John P. Clabrough was born in England and migrated to San Francisco California in 1863. He learned the American gun trade by working for various gun shops in San Francisco and in 1867 he opened a gun shop of his own at 630 Montgomery Street, San Francisco.
By 1870 John P. Clabrough had taken his two brothers, Joseph and George, as partners; the business became known as Clabrough & Bros. In 1871 or 1872, John P. and Joseph left George in charge of the store and John returned to England to manufacture guns and pistols in Birmingham, England for export to his (now larger) store in San Francisco. Eventually he added sales offices in New York City, Philadelphia and Chicago, and then in other countries. George Clabrough of the San Francisco store became ill about 1876 and died in 1879.

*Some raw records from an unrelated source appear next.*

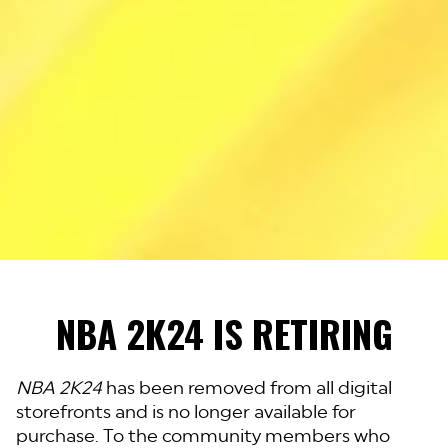
NBA 2K24 IS RETIRING
NBA 2K24
has been removed from all digital
storefronts and is no longer available for
purchase. To the community members who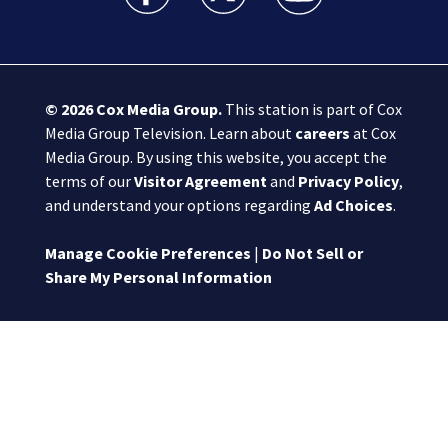
© 2026
Cox Media Group
.
This station is part of Cox
Media Group Television. Learn about
careers
at Cox
Media Group. By using this website, you accept the
terms of our
Visitor Agreement
and
Privacy Policy
,
and understand your options regarding
Ad Choices
.
Manage Cookie Preferences
|
Do Not Sell or
Share My Personal Information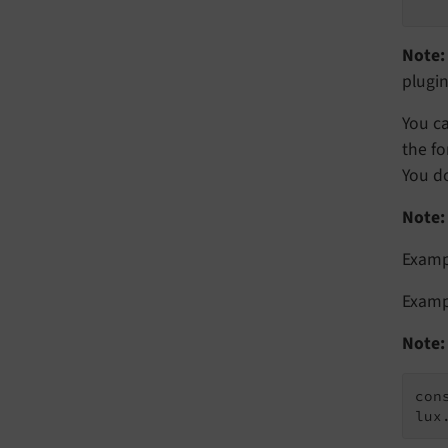
Note:
plugin
You ca
the fo
You do
Note:
Examp
Exampl
Note:
con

In 1877 John Clabrough met William Golcher who had retired from the gun business in Minnesota, and persuaded Golcher to take a look at the San Francisco store. In 1878 Golcher took charge of the store, liking the area and the climate so much that he purchased half interest in the operation in 1883. After this date the guns were marked Clabrough and Golcher. In the late l880s, Clabrough reached its peak production of 10,000 to 12,000 guns a year, produced in factories on Birmingham’s Whittall Street and the now-legendary St. Mary’s Row.
When the l890 US Tariff was enacted, English exports to America began to decline. In l893 Clabrough sold his company to an employee named Douglas Johnstone and retired to San Francisco. Johnstone added another line of guns, under the name Clabrough & Johnstone, and he carried on the business until World War I. Like many English gunmaking firms, C&J was forced to amalgamate with other firms. In l9l4, they joined forces with Hollis, Bentley & Playfair, which were all under the management of John O. Redgrave, a lifelong Clabrough employee who became the proprietor in l9l8. In l937, battered by import taxes, then the Great War and finally the Depression, Clabrough & Johnstone closed its doors. All that remains today is the unique legacy of a gunmaker that had roots both in England and the American West Coast."
One of the most unusual and least known of all English gunmakers, J.P. Clabrough built high-quality guns in Birmingham specifically for the American West Coast.